Question posée par Pascal le 14 octobre.
Le parquet de Brest a classé vendredi l'affaire Richard Ferrand au terme de l'enquête préliminaire. Un répit bienvenu pour le président du groupe LREM à l'Assemblée nationale et proche d'Emmanuel Macron. Si proche que, comme souvent, dès lors que le parquet – qui dépend directement du ministère de la Justice et donc du pouvoir exécutif – prend une décision politique, se pose la question de son indépendance.
Le procureur de Brest qui a classé l’affaire, Jean-Philippe Récappé, a bien été nommé à son poste par Emmanuel Macron, via le décret du 6 juillet 2017, publié au journal officiel le 8 juillet.

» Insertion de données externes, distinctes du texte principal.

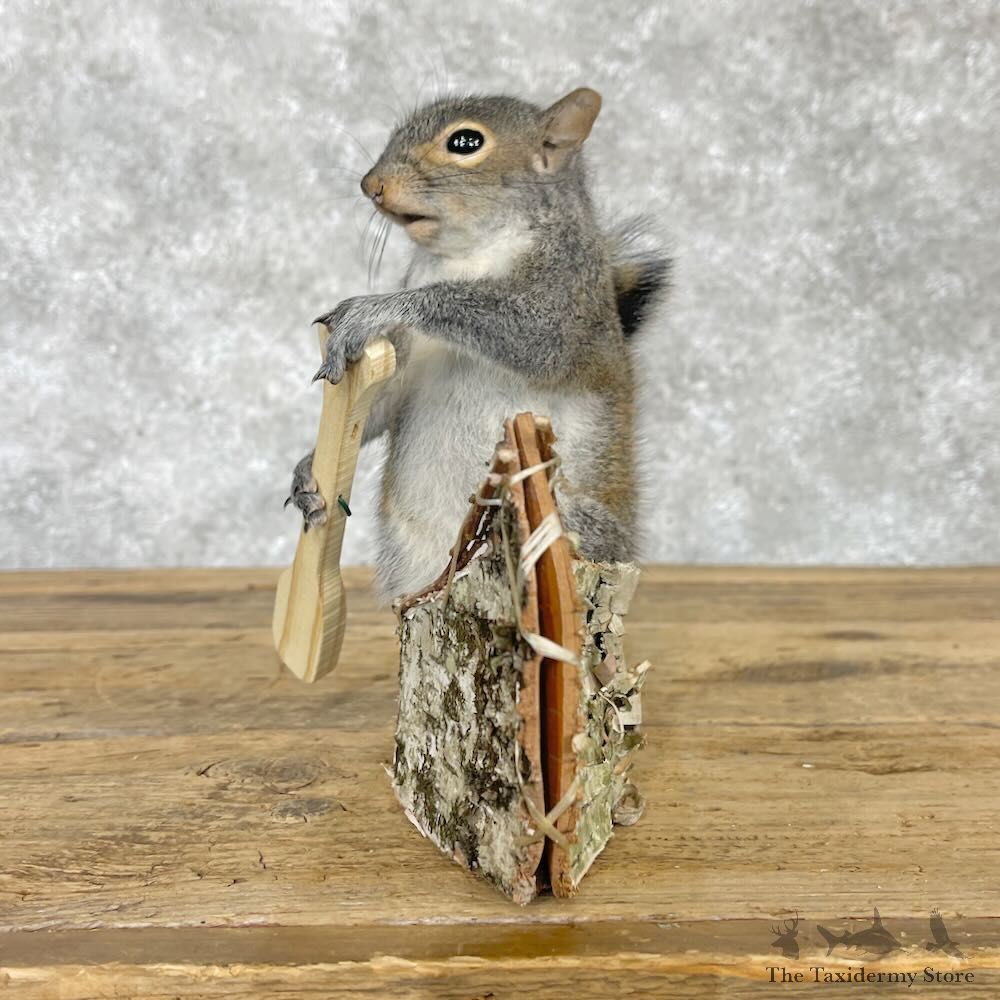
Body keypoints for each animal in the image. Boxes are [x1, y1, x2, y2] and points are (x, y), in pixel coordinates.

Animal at [287, 87, 670, 602]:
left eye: (465, 142)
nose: (372, 185)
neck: (470, 253)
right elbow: (383, 400)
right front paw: (308, 469)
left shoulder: (570, 299)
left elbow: (537, 337)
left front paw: (372, 309)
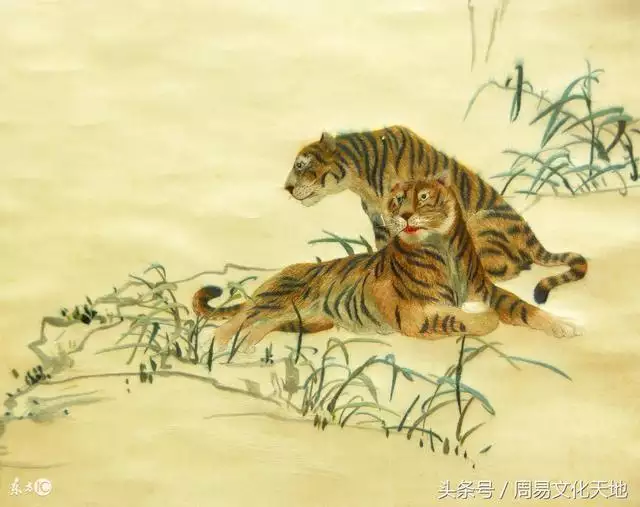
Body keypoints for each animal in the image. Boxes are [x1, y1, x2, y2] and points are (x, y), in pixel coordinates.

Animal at [193, 176, 579, 353]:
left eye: (423, 197)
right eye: (396, 199)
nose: (403, 214)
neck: (441, 246)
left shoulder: (488, 289)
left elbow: (524, 308)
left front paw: (564, 326)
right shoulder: (416, 311)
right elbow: (473, 319)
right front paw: (480, 316)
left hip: (304, 319)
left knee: (258, 323)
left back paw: (244, 345)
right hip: (279, 300)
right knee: (243, 316)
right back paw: (219, 341)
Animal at [283, 125, 588, 304]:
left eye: (301, 165)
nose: (286, 188)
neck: (358, 177)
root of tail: (529, 233)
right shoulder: (378, 217)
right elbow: (383, 249)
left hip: (479, 224)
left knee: (511, 266)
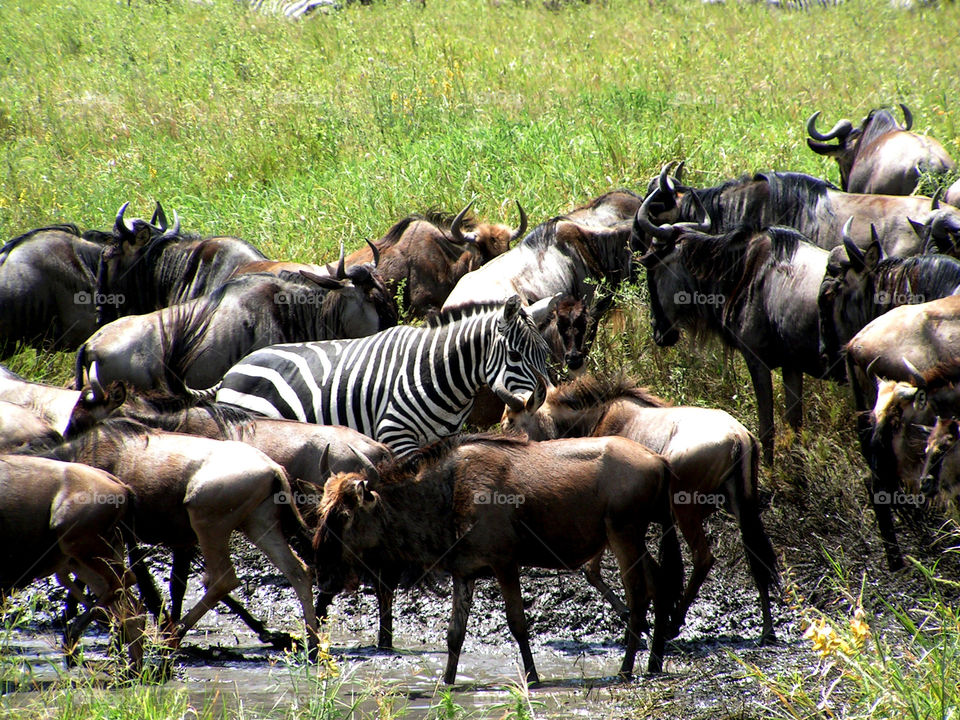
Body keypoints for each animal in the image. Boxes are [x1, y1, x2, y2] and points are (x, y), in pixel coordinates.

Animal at [214, 296, 551, 457]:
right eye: (515, 355)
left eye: (545, 353)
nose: (540, 400)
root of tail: (232, 370)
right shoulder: (395, 436)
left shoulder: (443, 439)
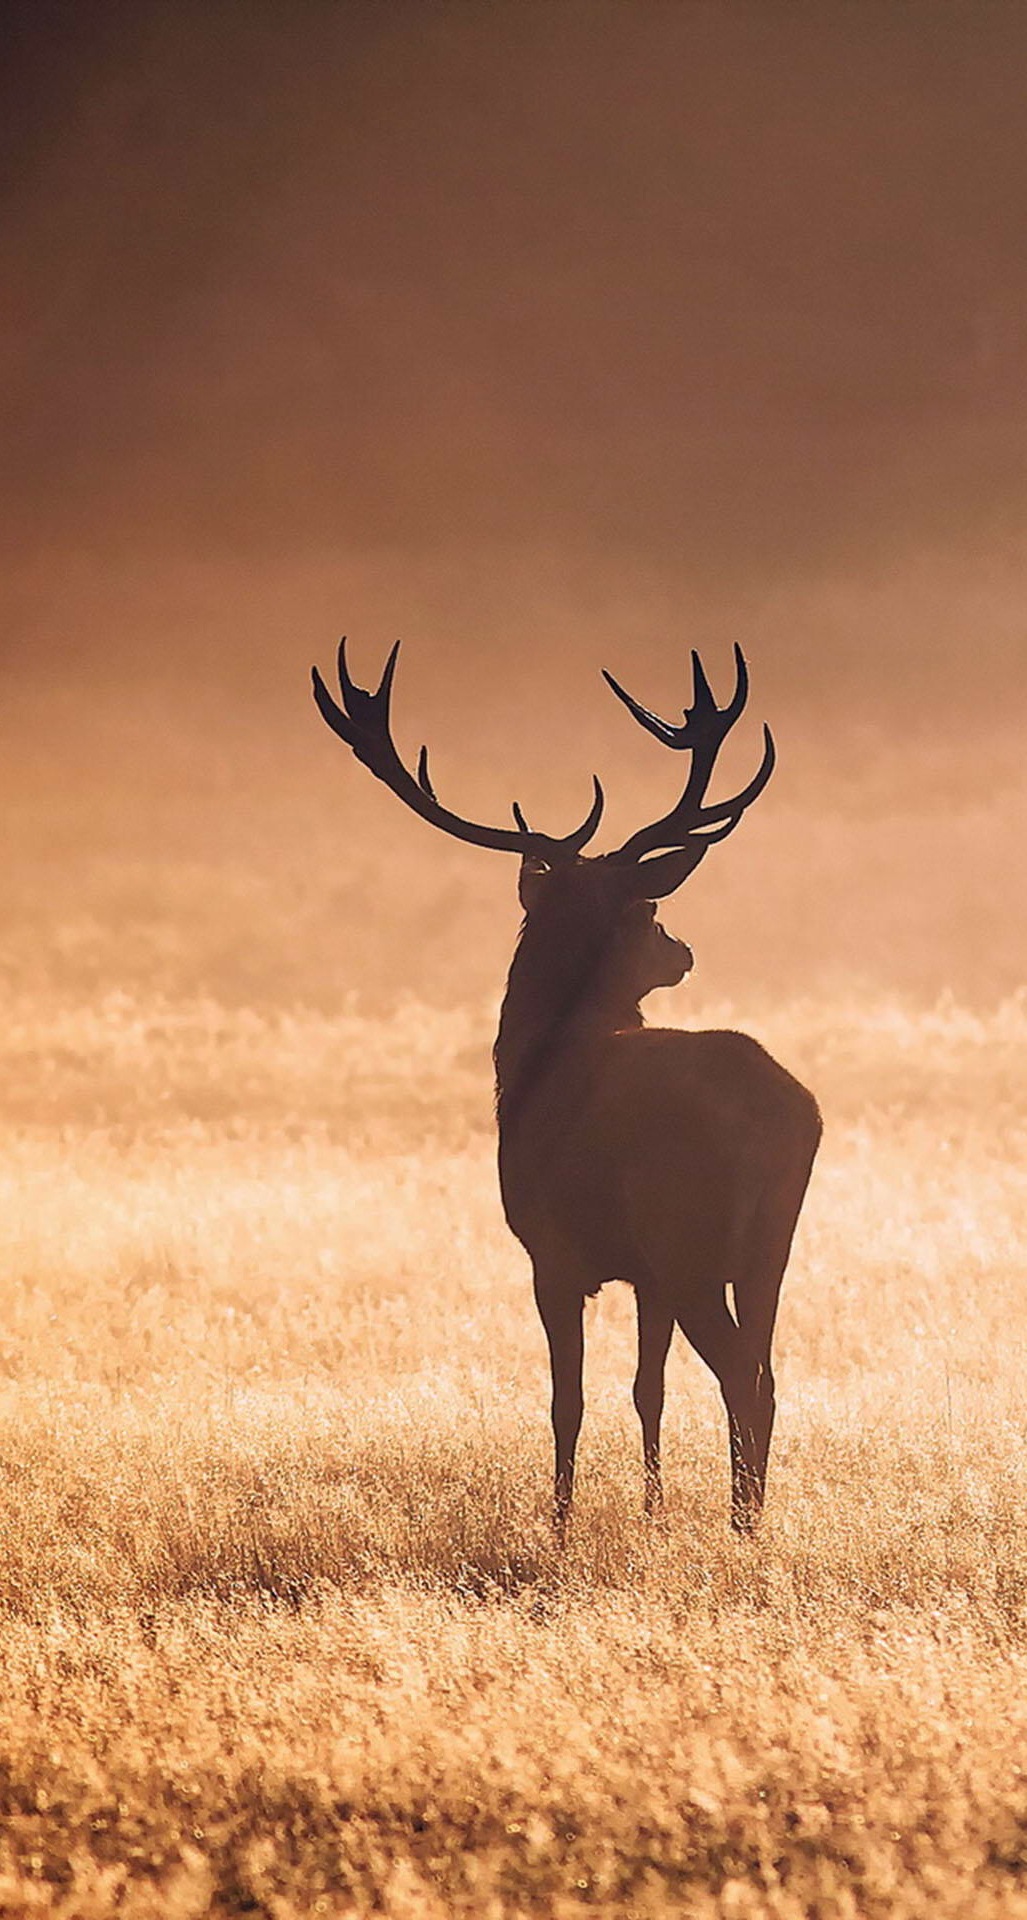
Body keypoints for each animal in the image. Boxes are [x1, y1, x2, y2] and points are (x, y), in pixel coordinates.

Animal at [309, 637, 825, 1536]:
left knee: (740, 1375)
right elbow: (647, 1390)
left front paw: (557, 1527)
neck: (530, 1066)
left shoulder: (551, 1251)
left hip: (689, 1238)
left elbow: (566, 1400)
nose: (682, 951)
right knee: (765, 1372)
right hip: (769, 1243)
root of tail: (787, 1112)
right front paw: (651, 1513)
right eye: (649, 912)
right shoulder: (643, 1274)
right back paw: (750, 1519)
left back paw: (741, 1527)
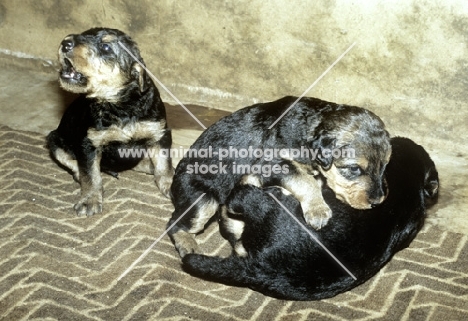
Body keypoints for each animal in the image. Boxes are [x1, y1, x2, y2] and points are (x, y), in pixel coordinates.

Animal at [46, 28, 174, 215]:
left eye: (106, 47)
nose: (66, 42)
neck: (120, 105)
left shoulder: (159, 133)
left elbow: (164, 165)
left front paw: (171, 185)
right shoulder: (88, 143)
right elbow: (90, 175)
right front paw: (90, 199)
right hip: (54, 139)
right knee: (72, 162)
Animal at [168, 96, 392, 256]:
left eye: (385, 166)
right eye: (354, 169)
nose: (378, 201)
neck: (310, 127)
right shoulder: (272, 163)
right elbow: (306, 182)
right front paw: (318, 210)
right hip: (204, 200)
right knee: (174, 223)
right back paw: (188, 246)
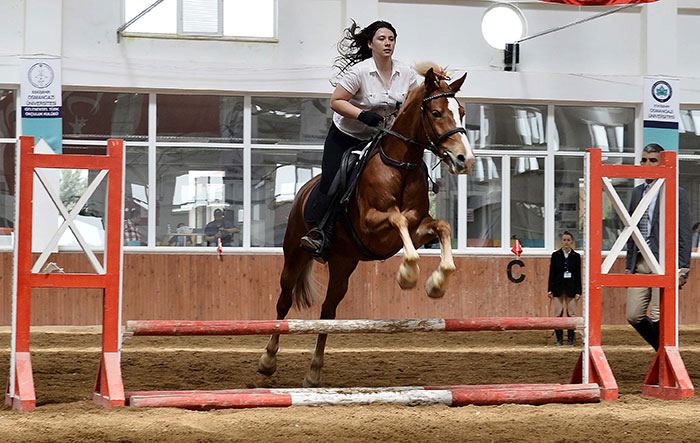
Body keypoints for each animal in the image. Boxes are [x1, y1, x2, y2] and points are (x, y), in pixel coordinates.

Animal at [258, 64, 476, 386]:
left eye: (460, 111)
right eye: (436, 113)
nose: (465, 159)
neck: (400, 166)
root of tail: (303, 191)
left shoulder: (417, 227)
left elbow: (442, 226)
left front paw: (436, 283)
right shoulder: (371, 224)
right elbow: (397, 218)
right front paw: (407, 275)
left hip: (343, 264)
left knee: (328, 311)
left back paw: (314, 371)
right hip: (295, 254)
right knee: (283, 302)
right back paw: (268, 360)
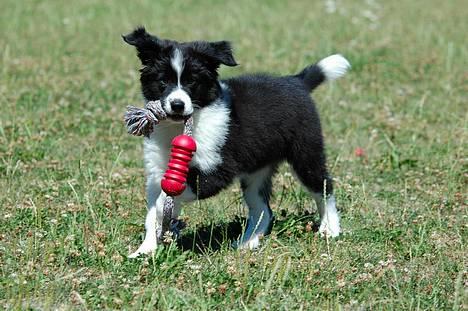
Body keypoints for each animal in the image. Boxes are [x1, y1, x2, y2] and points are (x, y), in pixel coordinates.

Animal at [122, 27, 350, 258]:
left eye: (192, 82)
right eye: (163, 82)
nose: (177, 105)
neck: (177, 127)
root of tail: (297, 81)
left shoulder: (216, 168)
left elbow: (174, 193)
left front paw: (167, 212)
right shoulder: (156, 171)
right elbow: (152, 212)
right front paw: (145, 251)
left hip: (305, 152)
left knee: (323, 188)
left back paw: (330, 228)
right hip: (256, 170)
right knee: (263, 209)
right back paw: (247, 242)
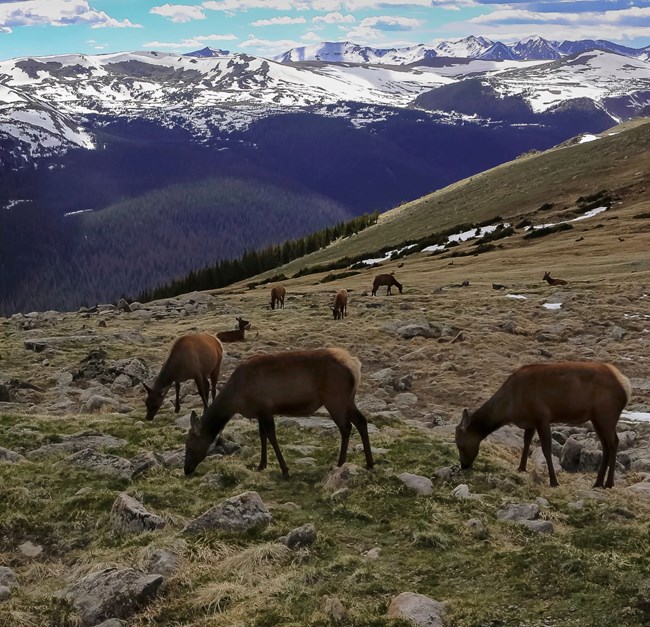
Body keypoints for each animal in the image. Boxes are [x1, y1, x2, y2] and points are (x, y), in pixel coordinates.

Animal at [185, 348, 372, 476]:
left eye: (190, 445)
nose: (186, 469)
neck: (236, 399)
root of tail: (355, 365)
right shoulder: (260, 411)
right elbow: (262, 436)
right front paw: (261, 465)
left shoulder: (266, 407)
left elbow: (271, 436)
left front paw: (285, 469)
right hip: (347, 399)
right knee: (361, 421)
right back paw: (368, 463)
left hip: (336, 400)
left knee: (346, 427)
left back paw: (341, 463)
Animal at [456, 364, 628, 490]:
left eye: (459, 443)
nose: (464, 465)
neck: (511, 407)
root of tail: (626, 386)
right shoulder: (530, 421)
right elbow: (526, 442)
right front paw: (521, 468)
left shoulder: (542, 416)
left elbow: (546, 448)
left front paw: (554, 481)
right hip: (597, 418)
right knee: (606, 445)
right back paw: (598, 482)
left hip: (606, 414)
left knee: (613, 443)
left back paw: (609, 483)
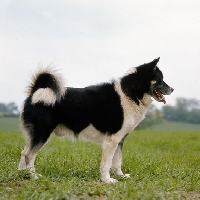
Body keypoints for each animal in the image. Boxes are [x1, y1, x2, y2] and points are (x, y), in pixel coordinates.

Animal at [18, 57, 173, 183]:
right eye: (160, 79)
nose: (172, 89)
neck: (129, 93)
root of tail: (37, 91)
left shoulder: (119, 140)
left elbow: (117, 162)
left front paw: (120, 176)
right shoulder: (111, 140)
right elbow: (107, 164)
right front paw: (107, 180)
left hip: (35, 135)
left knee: (23, 152)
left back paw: (22, 174)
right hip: (42, 133)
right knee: (28, 155)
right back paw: (33, 176)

Ce qui a donc valu nombre de commentaires soupçonneux.
❗ Sinon, le procureur qui vient de classer l'affaire #Ferrand a été nommé à ce poste cet été par Emmanuel #Macron #Indépendance pic.twitter.com/daUtfYtTSc
— le Jeune Républicain (@leJRepublicain) October 13, 2017
Ce qui est sûr, c'est que son prédécesseur n'a pas été limogé pour excès de zèle après avoir ouvert l'enquête préliminaire visant Richard Ferrand : le procureur Eric Mathais était déjà en partance lorsque l'affaire a éclaté. Il s'était vu notifier sa nomination au parquet de Dijon par le décret du 21 avril 2017, publié au JO le 22 avril, bien avant les révélations du Canard enchaîné, en date du 24 mai. L'enquête, elle, a été ouverte le 1er juin 2017. Voilà pour le calendrier.
Avis consultatif
Précisons également que les procureurs de la République, en France, s'ils sont nommés par le président, le sont sur proposition du ministre de la Justice, en l'occurrence Nicole Belloubet, et après consultation du Conseil supérieur de la magistrature (CSM). L'avis du CSM n'est théoriquement que consultatif et peut donc être ignoré par l'exécutif mais Nicolas Sarkozy s'était engagé, en 2012, avant la fin de son mandat de président, à le respecter, et par conséquent à proposer un nouveau candidat en cas d'avis défavorable. Quant à savoir si le nouvel exécutif a suivi l'initiative sarkozyste, le CSM, contacté par Libération, n'a pas encore donné suite.
Pour rappel, Richard Ferrand était soupçonné d’avoir permis à sa compagne de s’enrichir sans le moindre risque, en faisant louer un bien immobilier par les Mutuelles de Bretagne, dont il était alors directeur général. Pour justifier le classement de l’affaire, le parquet précisé son raisonnement juridique dans un communiqué.
Le parquet estime d'abord que les soupçons d'emplois fictifs ne sont pas établis. «L'enquête a établi le caractère réel des prestations et activités de Richard Ferrand et de Sandrine Doucen, sa compagne, au profit des Mutuelles» de Bretagne, écrit le procureur.
S'agissant de la location des locaux eux-mêmes, le communiqué souligne que les Mutuelles de Bretagne «ont considéré que cette offre [de Ferrand et de sa compagne] répondait en tous points à leurs exigences et était conforme à leur intérêt» et que «le montant du loyer […] ne dépassait pas le prix du marché». En conséquence, «les infractions d'abus de confiance et d'escroquerie ne sont pas constituées, faute d'un préjudice avéré».
«Point de départ de la prescription»
Restent les soupçons de prise illégale d'intérêts. Richard Ferrand ayant quitté ses fonctions de directeur général des Mutuelles de Bretagne le 18 juin 2012, le parquet estime que «la prescription, qui était alors de trois ans, était donc acquise le 19 juin 2015. En outre, les investigations menées n'ont pas mis au jour d'éléments de dissimulation avérée permettant de reporter le point de départ de la prescription.» C'est pourquoi l'affaire a été classée sans suite.